9-6-02, Voice in the Crowd

Take Hoover's Name Down
By Pete Chaney
IPS Features

The son of Martin Luther King Jr. wants to take the name J. Edgar Hoover off the Federal Bureau of Investigation Building in Washington.  That’s not a bad idea.

His father was victimized by the Gestapo tactics of the late bureau chief.  Hoover was prejudiced against blacks or anyone who disagreed with what he perceived to be government policy.  Maybe the Civil Rights leader had a romantic urge in his travels, but that was no reason to wire tap his every movement.  Hoover saw a Communist under every hotel carpet.  He did his best to tie M.L. King to the Communist Party and it didn’t work.

During that period no blacks or women worked for the bureau.

An Attorney General named Charles Bonaparte saw the beginning of the organization initially called the Bureau of Investigation.  This was 1908 and they had 27 employees.  Congress worried it might become a secret police agency to spy on their own people as those in Russia at the time.  President Teddy Roosevelt went over their objections and ordered the bureau to set up a squad for investigating antitrust and violations of other federal laws.  The Mann Act created in 1910 to stop interstate prostitution sent the agents outside Washington for the first time.  As a sideline they began to focus on so-called troublemakers like the boxer Jack Johnson, who had a white woman with him.

With the Russian Revolution in 1919 spreading suspicion across America, a young Justice Department lawyer named J. Edgar Hoover joined the organization to head the General Intelligence Division.  He found his niche and within two years had accumulated 450,000 cross referenced intelligence files.  These covered individuals, organizations and publications.  Five years later following the scandals of the Harding Administration, President Calvin Coolidge saw the 29-year-old Hoover become head of the bureau with the intent of making it incorruptible.

Although he said he was not political, Hoover knew how to play politics with whoever was in power.  President Franklin Roosevelt wanted the bureau involved in high profile cases.  The Lindberg baby kidnapping brought national headlines with federal investigation involvement.  But as late as 1934 agents were not permitted to carry guns and had no power to arrest.  There were only 400 of them nationwide.  It officially became the FBI in 1935.
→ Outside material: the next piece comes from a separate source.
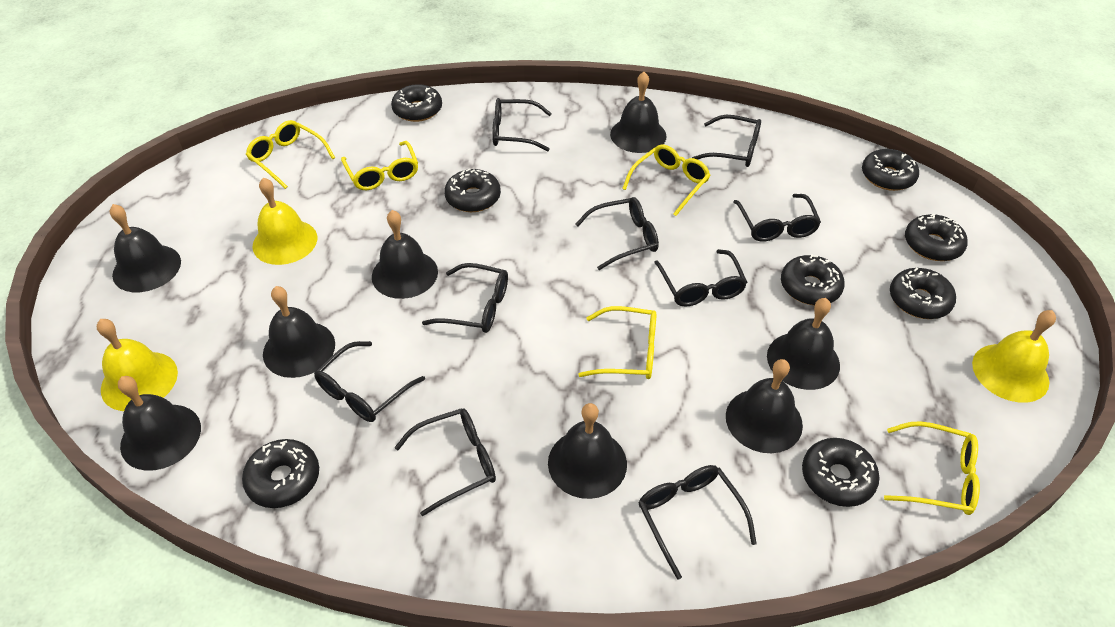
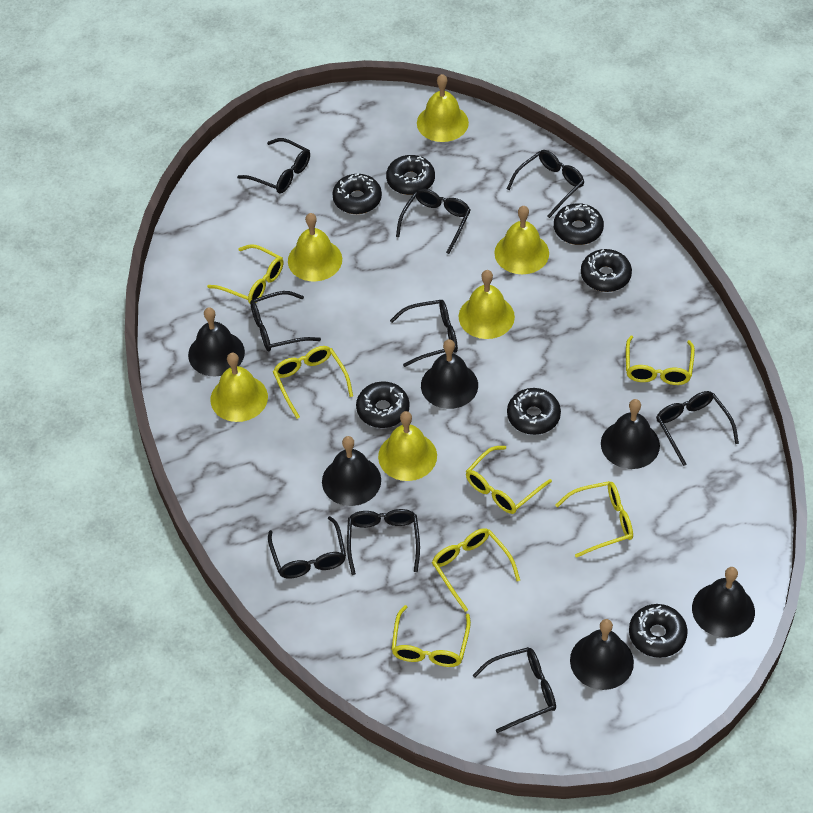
black bell: [110,204,181,292] [118,376,201,471] [263,286,335,378] [372,210,438,299] [548,403,627,499] [610,72,667,153] [726,359,803,453] [767,298,840,390] = 8 -> [188,307,245,376] [322,436,381,506] [421,339,478,409] [570,619,634,690] [601,399,660,469] [692,567,755,638] = 6
black donut: [242,439,319,508] [391,84,442,122] [444,169,501,212] [781,255,845,305] [802,438,880,507] [862,149,919,191] [890,268,956,319] [905,214,968,261] = 8 -> [332,174,382,214] [356,381,410,428] [386,155,435,195] [507,388,561,435] [554,203,604,245] [581,249,632,292] [629,604,688,658] = 7
yellow bell: [97,319,178,411] [253,178,317,265] [972,310,1056,403] = 3 -> [210,353,268,422] [288,213,342,281] [378,411,437,481] [417,74,469,142] [459,270,515,339] [494,206,549,274] = 6
yellow glasses: [246,120,335,189] [341,141,418,190] [578,306,657,379] [622,145,710,216] [884,421,980,515] = 5 -> [207,244,283,303] [273,346,353,419] [391,605,471,667] [432,528,520,612] [466,446,552,514] [555,481,633,558] [626,336,695,385] = 7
The bureau had no funds to investigate saboteurs when World War II started, but Hoover convinced the state department to cover the expenses.  He was told to keep surveillance on foreign agents.  This was quickly expanded to spy on domestic groups that aroused a trace of suspicion.

In the Communist witch hunts after the war, Hoover went after anyone who was suspect.  If he thought the Justice Department was too slow, he leaked information to Congress and to Tailgunner Joe McCarthy.  Lives were ruined.  Actress Jean Seaberg supposedly committee suicide from government harassment.  Through the bureau’s Responsibilities Program, many were investigated and lost their jobs from innuendo.  Files were kept on Charlie Chaplin, Ernest Hemingway, Pete Seegar and even Leonard Bernstein.

Martin Luther King Jr. caught the FBI’s attention in 1958.  Hoover didn’t like him because he was black, he thought King had Communist connections and he had dared criticize the FBI.  Tapes from illegal wiretaps were distributed in attempts to discredit the leader.  At one point in 1964, Hoover held a press conference where he called King one of America’s “lowest characters.” 

Times were changing and the public didn’t see a Commie behind every tree as he did.  The FBI had crossed the line and was trying to fight political opinion.  A breakin of the Media, Pa., FBI office revealed the organization’s tactics and Hoover started to ease up.

Since the beginning, the bureau has aggressively crossed the line to investigate individuals and then retreated to respect the rights of individuals.  Hoover grew up with the organization, and to many Americans he was the bureau.  On his death, many of his abuses of power became public.  Even his cross dressing and strange sexual appetites were publicized.

To his credit, Hoover established the National Police Academy and he did forge a powerful force from a weak organization.  Perhaps he is another example of the adage that absolute power corrupts absolutely.  He had it.  And he deserves credit for the good things.

But the mud he spattered on the American system of justice denies him the right to have an organization as important as the FBI operate from a building named after him.  Take the name down.